Director Brett Morgen discusses ‘Moonage Daydream,’ his David Bowie documentary freakout that’s not exactly a documentary

Ask the filmmaker Brett Morgen how he’s doing in the hours before Moonage Daydream, his new documentary experience about the music and ethos of David Bowie, begins its public rollout across the planet, and he’ll tell you it’s one of the best days of his life.

Ask him why and he’ll deliver a 10-minute response that’s filled with biographical details and unexpected detours. He’ll tell you about growing up in Southern California’s San Fernando Valley in the 1970s and ’80s as a child with a speech impediment so severe that it prevented him from talking until he was 5 years old and rendered him indecipherable until he was 16. He’ll tell you about how going to the movie theater was his safe, hermetic space and how he’d hide in the bathroom between showings so he could watch the same movies again and again. He’ll tell you about his eighth-grade English teacher at the private school Crossroads who also had a part-time job at the American Film Institute, and how he’d screen the same movies and deliver the same lectures to his middle school pupils as he would his film students. It was in this class that Morgen learned from French New Wave cinema that a film could be anything.

§ **Description of the task**
Retype the part of the Moonage Daydream article that begins with the words "Ask the filmmaker" and ends after "of his life.", leaving every word and punctuation mark unchanged.

§ **Excerpted records**
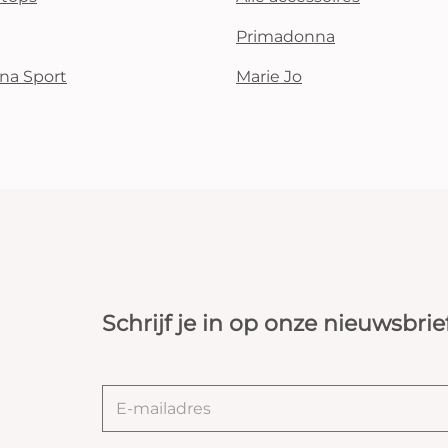
Primadonna
na Sport
Marie Jo
Schrijf je in op onze nieuwsbrie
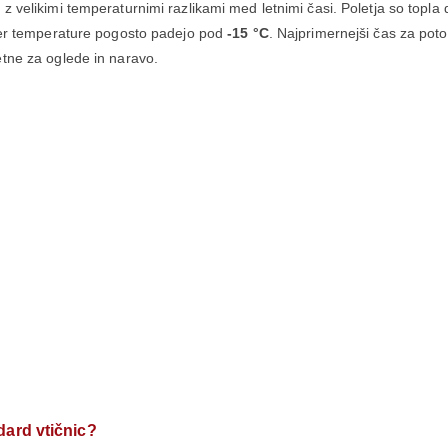
e
z velikimi temperaturnimi razlikami med letnimi časi. Poletja so top
jer temperature pogosto padejo pod
-15 °C
. Najprimernejši čas za pot
etne za oglede in naravo.
dard vtičnic?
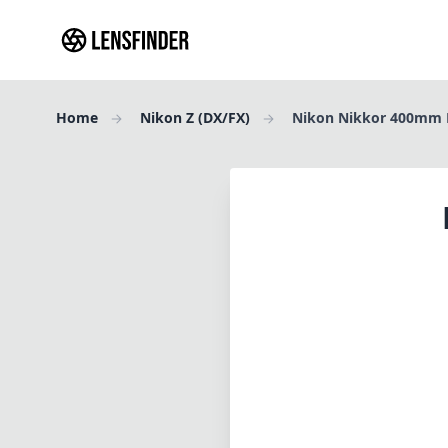
Home
Nikon Z (DX/FX)
Nikon Nikkor 400mm F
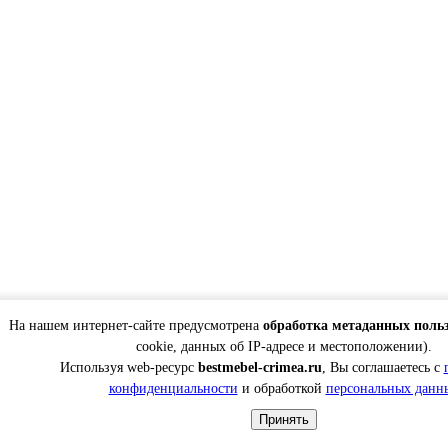
На нашем интернет-сайте предусмотрена
обработка метаданных поль
cookie, данных об IP-адресе и местоположении).
Используя web-ресурс
bestmebel-crimea.ru
, Вы соглашаетесь с
конфиденциальности
и обработкой
персональных данн
Принять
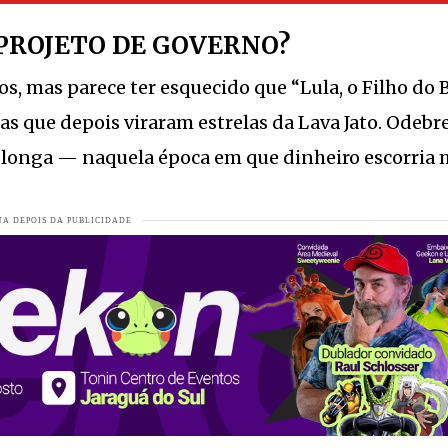
da moda
VEJA MAIS
PROJETO DE GOVERNO?
s de 70%
VEJA MAIS
os, mas parece ter esquecido que “Lula, o Filho do B
s que depois viraram estrelas da Lava Jato. Odebre
completa 57 primaveras.
VEJA MAIS
 longa — naquela época em que dinheiro escorria 
tiba.
VEJA MAIS
ão arrasa quarteirões.
VEJA MAIS
enasan
VEJA MAIS
er Santa Catarina e reforça foco em resultados
VEJA MAIS
em Jaraguá
VEJA MAIS
4 anos
VEJA MAIS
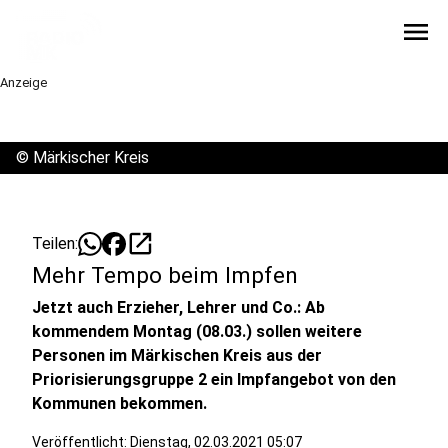
menu
Anzeige
©
Märkischer Kreis
open_in_new
Teilen:
Mehr Tempo beim Impfen
Jetzt auch Erzieher, Lehrer und Co.: Ab
kommendem Montag (08.03.) sollen weitere
Personen im Märkischen Kreis aus der
Priorisierungsgruppe 2 ein Impfangebot von den
Kommunen bekommen.
Veröffentlicht:
Dienstag, 02.03.2021 05:07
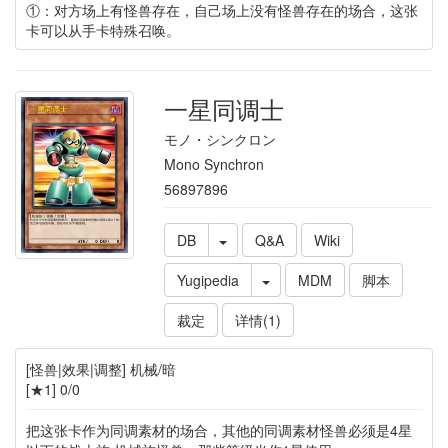
①：对方场上有怪兽存在，自己场上没有怪兽存在的场合，这张
卡可以从手卡特殊召唤。
一星同调士
モノ・シンクロン
Mono Synchron
56897896
DB
Q&A
Wiki
Yugipedia
MDM
脚本
裁定
详情(1)
[怪兽|效果|调整] 机械/暗
[★1] 0/0
把这张卡作为同调素材的场合，其他的同调素材怪兽必须是4星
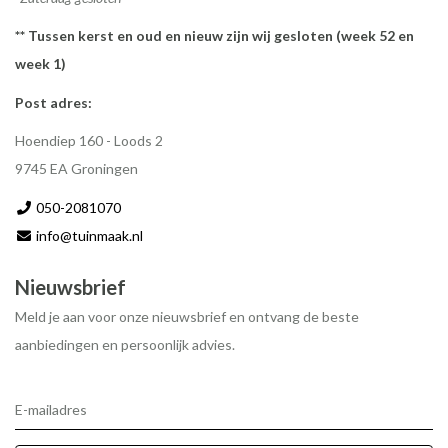
** Tussen kerst en oud en nieuw zijn wij gesloten (week 52 en
week 1)
Post adres:
Hoendiep 160 - Loods 2
9745 EA Groningen
050-2081070
info@tuinmaak.nl
Nieuwsbrief
Meld je aan voor onze nieuwsbrief en ontvang de beste
aanbiedingen en persoonlijk advies.
E-mailadres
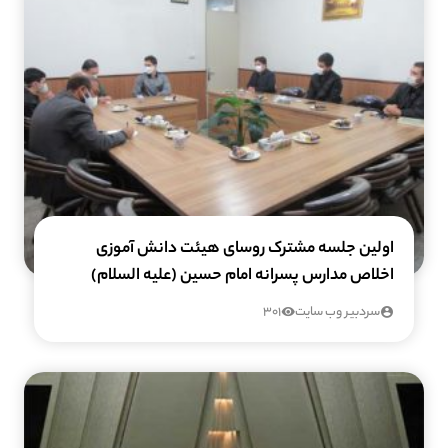
اولین جلسه مشترک روسای هیئت دانش آموزی
اخلاص مدارس پسرانه امام حسین (علیه السلام)
سردبیر وب سایت
301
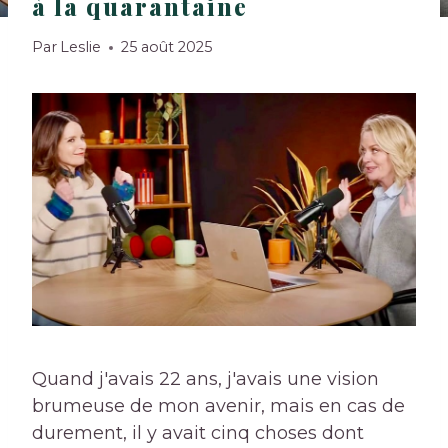
à la quarantaine
Par
Leslie
25 août 2025
Quand j'avais 22 ans, j'avais une vision
brumeuse de mon avenir, mais en cas de
durement, il y avait cinq choses dont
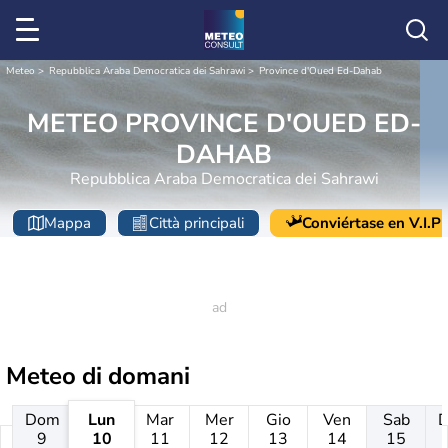
Meteo
Repubblica Araba Democratica dei Sahrawi
Province d'Oued Ed-Dahab
METEO PROVINCE D'OUED ED-
DAHAB
Repubblica Araba Democratica dei Sahrawi
Mappa
Città principali
Conviértase en V.I.P
Meteo di domani
Dom
Lun
Mar
Mer
Gio
Ven
Sab
9
10
11
12
13
14
15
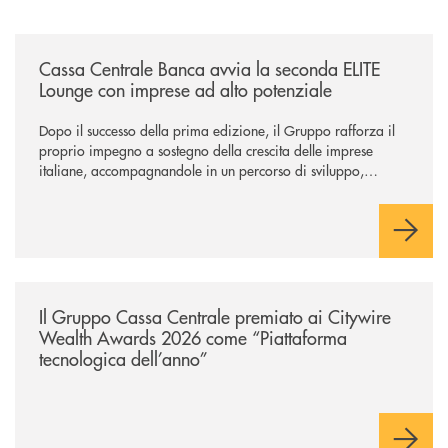
/news/cassa-centrale-banca-avvia-la-seconda-elite-lounge-con-imprese-
Cassa Centrale Banca avvia la seconda ELITE
Lounge con imprese ad alto potenziale
Dopo il successo della prima edizione, il Gruppo rafforza il
proprio impegno a sostegno della crescita delle imprese
italiane, accompagnandole in un percorso di sviluppo,
innovazione e accesso ai mercati dei capitali.
/news/il-gruppo-cassa-centrale-premiato-ai-citywire-wealth-awards-20
Il Gruppo Cassa Centrale premiato ai Citywire
Wealth Awards 2026 come “Piattaforma
tecnologica dell’anno”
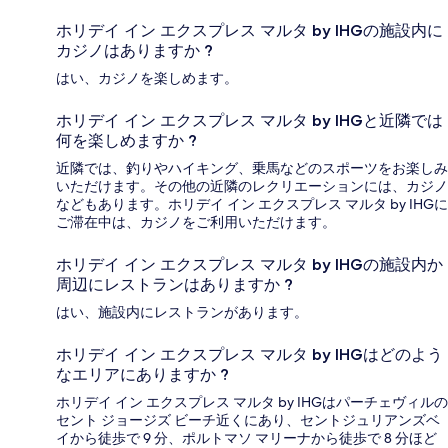
ホリデイ イン エクスプレス マルタ by IHGの施設内に
カジノはありますか ?
はい、カジノを楽しめます。
ホリデイ イン エクスプレス マルタ by IHGと近隣では
何を楽しめますか ?
近隣では、釣りやハイキング、乗馬などのスポーツをお楽しみ
いただけます。その他の近隣のレクリエーションには、カジノ
などもあります。ホリデイ イン エクスプレス マルタ by IHGに
ご滞在中は、カジノをご利用いただけます。
ホリデイ イン エクスプレス マルタ by IHGの施設内か
周辺にレストランはありますか ?
はい、施設内にレストランがあります。
ホリデイ イン エクスプレス マルタ by IHGはどのよう
なエリアにありますか ?
ホリデイ イン エクスプレス マルタ by IHGはパーチェヴィルの
セント ジョージズ ビーチ近くにあり、セントジュリアンズベ
イから徒歩で 9 分、ポルトマソ マリーナから徒歩で 8 分ほど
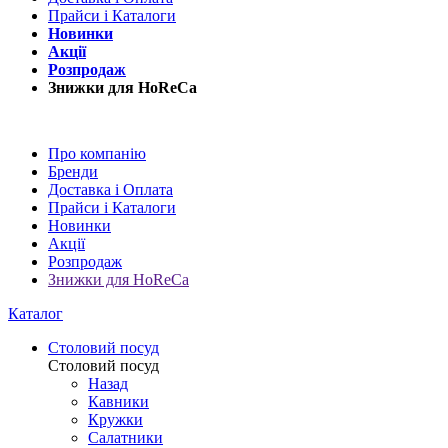
Прайси і Каталоги
Новинки
Акції
Розпродаж
Знижки для HoReCa
Про компанію
Бренди
Доставка і Оплата
Прайси і Каталоги
Новинки
Акції
Розпродаж
Знижки для HoReCa
Каталог
Столовий посуд
Столовий посуд
Назад
Кавники
Кружки
Салатники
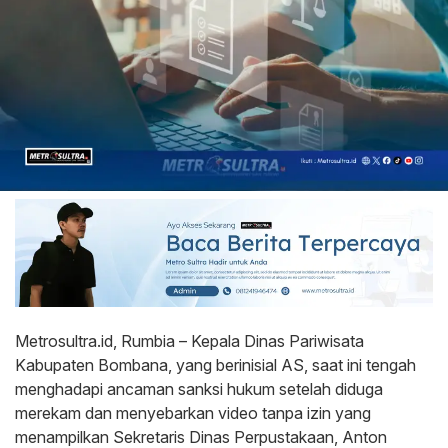
Metrosultra.id, Rumbia – Kepala Dinas Pariwisata
Kabupaten Bombana, yang berinisial AS, saat ini tengah
menghadapi ancaman sanksi hukum setelah diduga
merekam dan menyebarkan video tanpa izin yang
menampilkan Sekretaris Dinas Perpustakaan, Anton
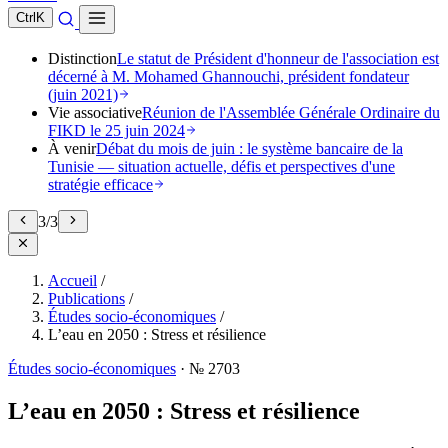
Ctrl
K
Distinction
Le statut de Président d'honneur de l'association est
décerné à M. Mohamed Ghannouchi, président fondateur
(juin 2021)
Vie associative
Réunion de l'Assemblée Générale Ordinaire du
FIKD le 25 juin 2024
À venir
Débat du mois de juin : le système bancaire de la
Tunisie — situation actuelle, défis et perspectives d'une
stratégie efficace
3
/
3
Accueil
/
Publications
/
Études socio-économiques
/
L’eau en 2050 : Stress et résilience
Études socio-économiques
·
№ 2703
L’eau en 2050 : Stress et résilience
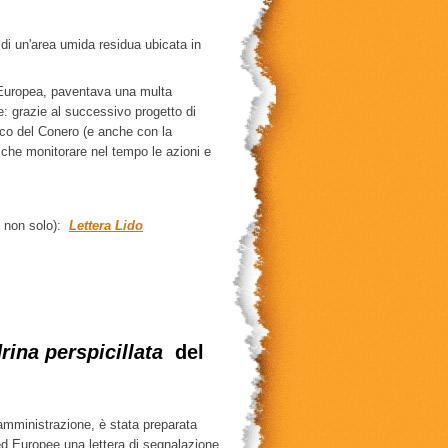
a di un'area umida residua ubicata in
 Europea, paventava una multa
ve: grazie al successivo progetto di
rco del Conero (e anche con la
a che monitorare nel tempo le azioni e
e non solo):
Lettera Lido
rina perspicillata
del
 amministrazione, è stata preparata
 ed Europee una lettera di segnalazione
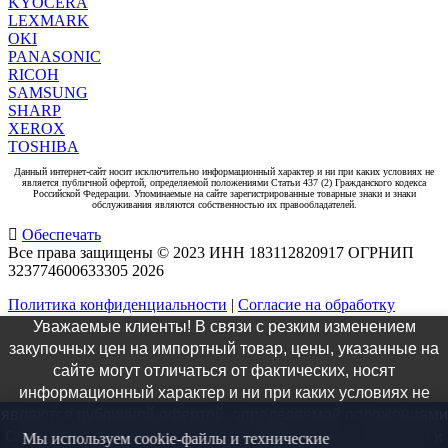
KYOCERA
LEXMARK
OKI
PANASONIC
RICOH
SAMSUNG
SHARP
XEROX
TOSHIBA
Данный интернет-сайт носит исключительно информационный характер и ни при каких условиях не
является публичной офертой, определяемой положениями Статьи 437 (2) Гражданского кодекса
Российской Федерации. Упоминаемые на сайте зарегистрированные товарные знаки и знаки
обслуживания являются собственностью их правообладателей.
Обеспечать
Все права защищены © 2023 ИНН 183112820917 ОГРНИП
323774600633305
2026
Политика конфиденциальности
|
Согласие на обработку
персональных данных
|
Согласие на рекламную
Уважаемые клиенты! В связи с резким изменением
коммуникацию
закупочных цен на импортный товар, цены, указанные на
×
сайте могут отличаться от фактических, носят
информационный характер и ни при каких условиях не
Заказ звонка
являются публичной офертой, определяемой положениями
Статьи 437 ГК РФ. Актуальную информацию о стоимости и
Мы используем cookie-файлы и технические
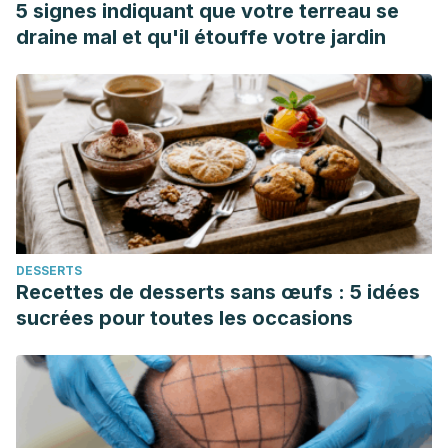
5 signes indiquant que votre terreau se
draine mal et qu'il étouffe votre jardin
DESSERTS
Recettes de desserts sans œufs : 5 idées
sucrées pour toutes les occasions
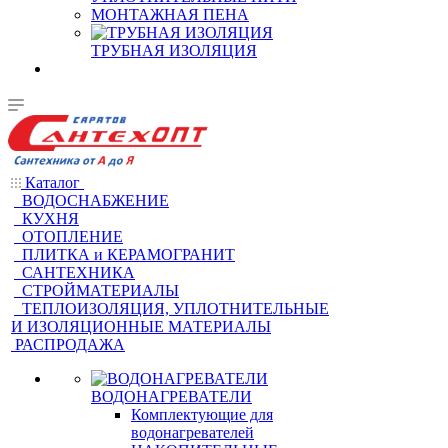
МОНТАЖНАЯ ПЕНА
ТРУБНАЯ ИЗОЛЯЦИЯ
Каталог
ВОДОСНАБЖЕНИЕ
КУХНЯ
ОТОПЛЕНИЕ
ПЛИТКА и КЕРАМОГРАНИТ
САНТЕХНИКА
СТРОЙМАТЕРИАЛЫ
ТЕПЛОИЗОЛЯЦИЯ, УПЛОТНИТЕЛЬНЫЕ
И ИЗОЛЯЦИОННЫЕ МАТЕРИАЛЫ
РАСПРОДАЖА
ВОДОНАГРЕВАТЕЛИ
Комплектующие для
водонагревателей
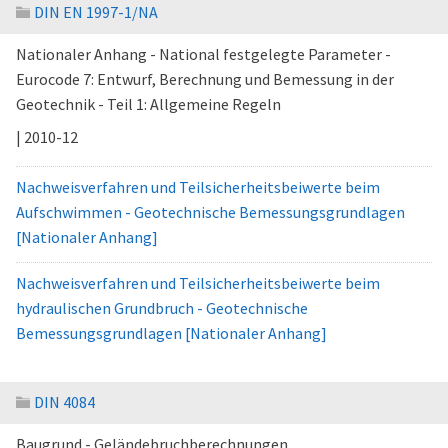
DIN EN 1997-1/NA
Nationaler Anhang - National festgelegte Parameter -
Eurocode 7: Entwurf, Berechnung und Bemessung in der
Geotechnik - Teil 1: Allgemeine Regeln
| 2010-12
Nachweisverfahren und Teilsicherheitsbeiwerte beim
Aufschwimmen - Geotechnische Bemessungsgrundlagen
[Nationaler Anhang]
Nachweisverfahren und Teilsicherheitsbeiwerte beim
hydraulischen Grundbruch - Geotechnische
Bemessungsgrundlagen [Nationaler Anhang]
DIN 4084
Baugrund - Geländebruchberechnungen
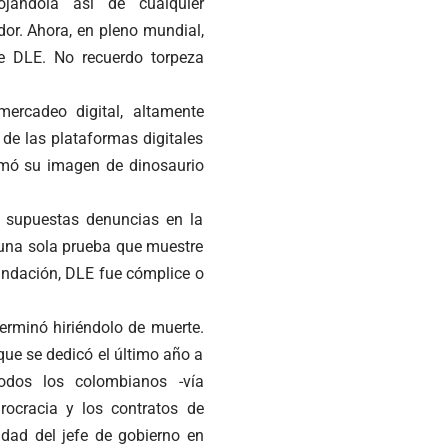
ojándola así de cualquier
dor. Ahora, en pleno mundial,
de DLE. No recuerdo torpeza
mercadeo digital, altamente
 de las plataformas digitales
irmó su imagen de dinosaurio
 supuestas denuncias en la
n una sola prueba que muestre
undación, DLE fue cómplice o
erminó hiriéndolo de muerte.
que se dedicó el último año a
todos los colombianos -vía
rocracia y los contratos de
idad del jefe de gobierno en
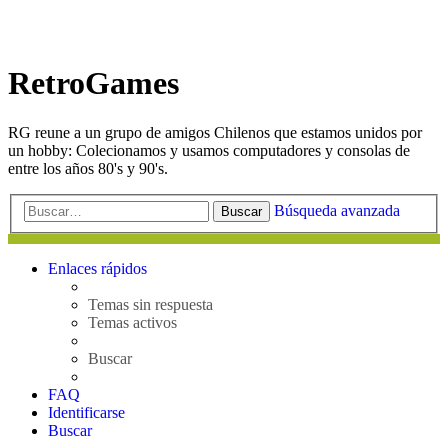
RetroGames
RG reune a un grupo de amigos Chilenos que estamos unidos por
un hobby: Colecionamos y usamos computadores y consolas de
entre los años 80's y 90's.
Búsqueda avanzada
Buscar
Enlaces rápidos
Temas sin respuesta
Temas activos
Buscar
FAQ
Identificarse
Buscar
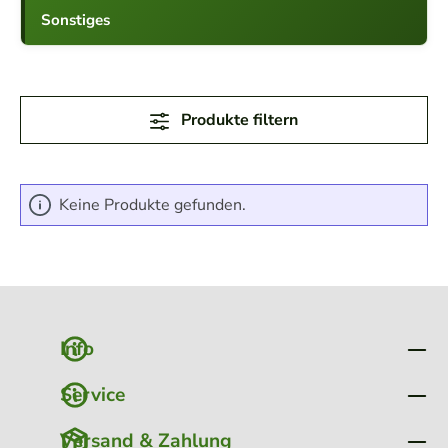
Sonstiges
Produkte filtern
Keine Produkte gefunden.
Info
Service
Versand & Zahlung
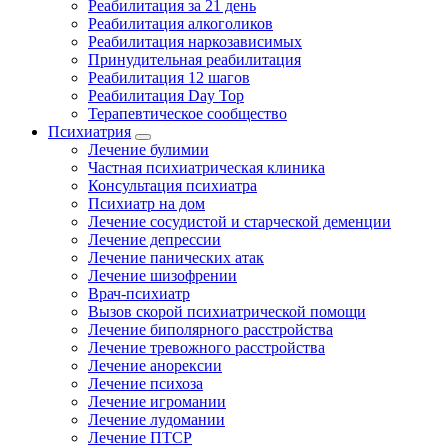
Реабилитация за 21 день
Реабилитация алкоголиков
Реабилитация наркозависимых
Принудительная реабилитация
Реабилитация 12 шагов
Реабилитация Day Top
Терапевтическое сообщество
Психиатрия
Лечение булимии
Частная психиатрическая клиника
Консультация психиатра
Психиатр на дом
Лечение сосудистой и старческой деменции
Лечение депрессии
Лечение панических атак
Лечение шизофрении
Врач-психиатр
Вызов скорой психиатрической помощи
Лечение биполярного расстройства
Лечение тревожного расстройства
Лечение анорексии
Лечение психоза
Лечение игромании
Лечение лудомании
Лечение ПТСР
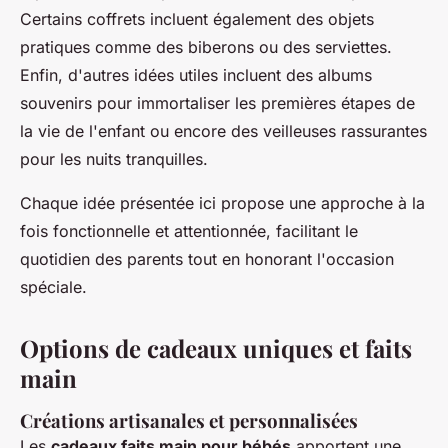
Certains coffrets incluent également des objets
pratiques comme des biberons ou des serviettes.
Enfin, d'autres idées utiles incluent des albums
souvenirs pour immortaliser les premières étapes de
la vie de l'enfant ou encore des veilleuses rassurantes
pour les nuits tranquilles.
Chaque idée présentée ici propose une approche à la
fois fonctionnelle et attentionnée, facilitant le
quotidien des parents tout en honorant l'occasion
spéciale.
Options de cadeaux uniques et faits
main
Créations artisanales et personnalisées
Les
cadeaux faits main pour bébés
apportent une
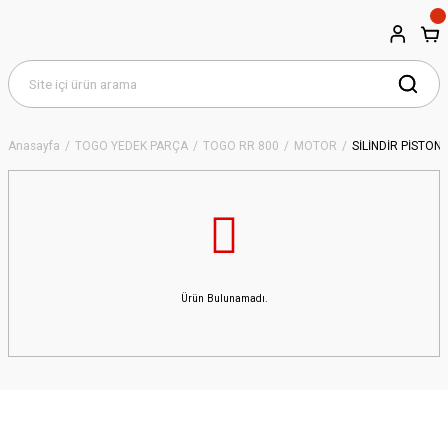
Anasayfa
TOGO YEDEK PARÇA
TOGO RR 800
MOTOR
SİLİNDİR PİSTON
Ürün Bulunamadı.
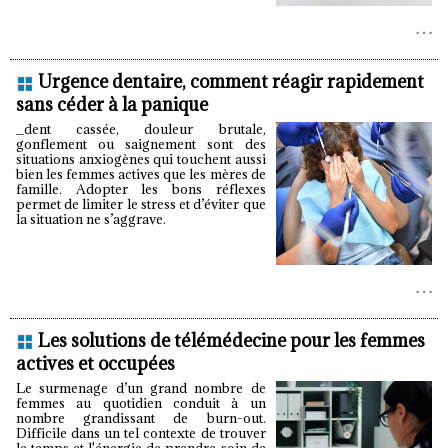
Urgence dentaire, comment réagir rapidement
sans céder à la panique
_dent cassée, douleur brutale,
gonflement ou saignement sont des
situations anxiogènes qui touchent aussi
bien les femmes actives que les mères de
famille. Adopter les bons réflexes
permet de limiter le stress et d’éviter que
la situation ne s’aggrave.
Les solutions de télémédecine pour les femmes
actives et occupées
Le surmenage d’un grand nombre de
femmes au quotidien conduit à un
nombre grandissant de burn-out.
Difficile dans un tel contexte de trouver
le temps et l'énergie de prendre soin de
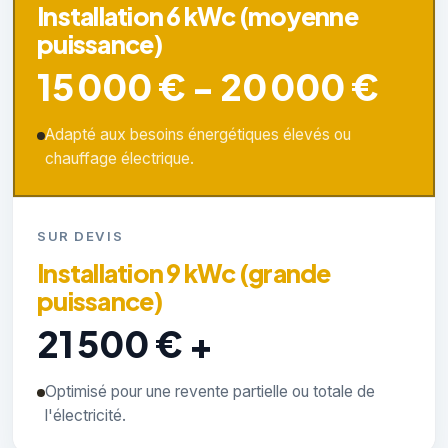
Installation 6 kWc (moyenne
puissance)
15 000 € - 20 000 €
Adapté aux besoins énergétiques élevés ou
chauffage électrique.
SUR DEVIS
Installation 9 kWc (grande
puissance)
21 500 € +
Optimisé pour une revente partielle ou totale de
l'électricité.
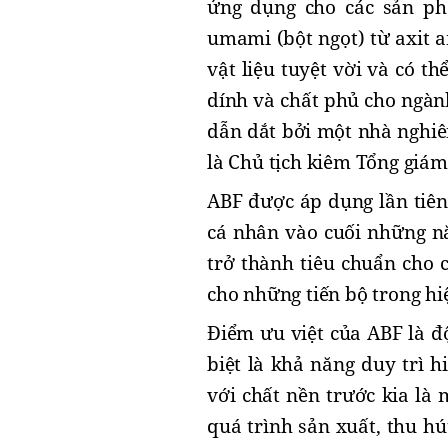
ứng dụng cho các sản ph
umami (bột ngọt) từ axit 
vật liệu tuyệt vời và có 
dính và chất phủ cho ngàn
dẫn dắt bởi một nhà nghiê
là Chủ tịch kiêm Tổng giá
ABF được áp dụng lần tiên
cá nhân vào cuối những nă
trở thành tiêu chuẩn cho 
cho những tiến bộ trong hi
Điểm ưu việt của ABF là độ
biệt là khả năng duy trì h
với chất nền trước kia là
quá trình sản xuất, thu hú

§ **Written solution**
Ask the filmmaker Brett Morgen how he’s doing in the hours before Moonage Daydream, his new documentary experience about the music and ethos of David Bowie, begins its public rollout across the planet, and he’ll tell you it’s one of the best days of his life.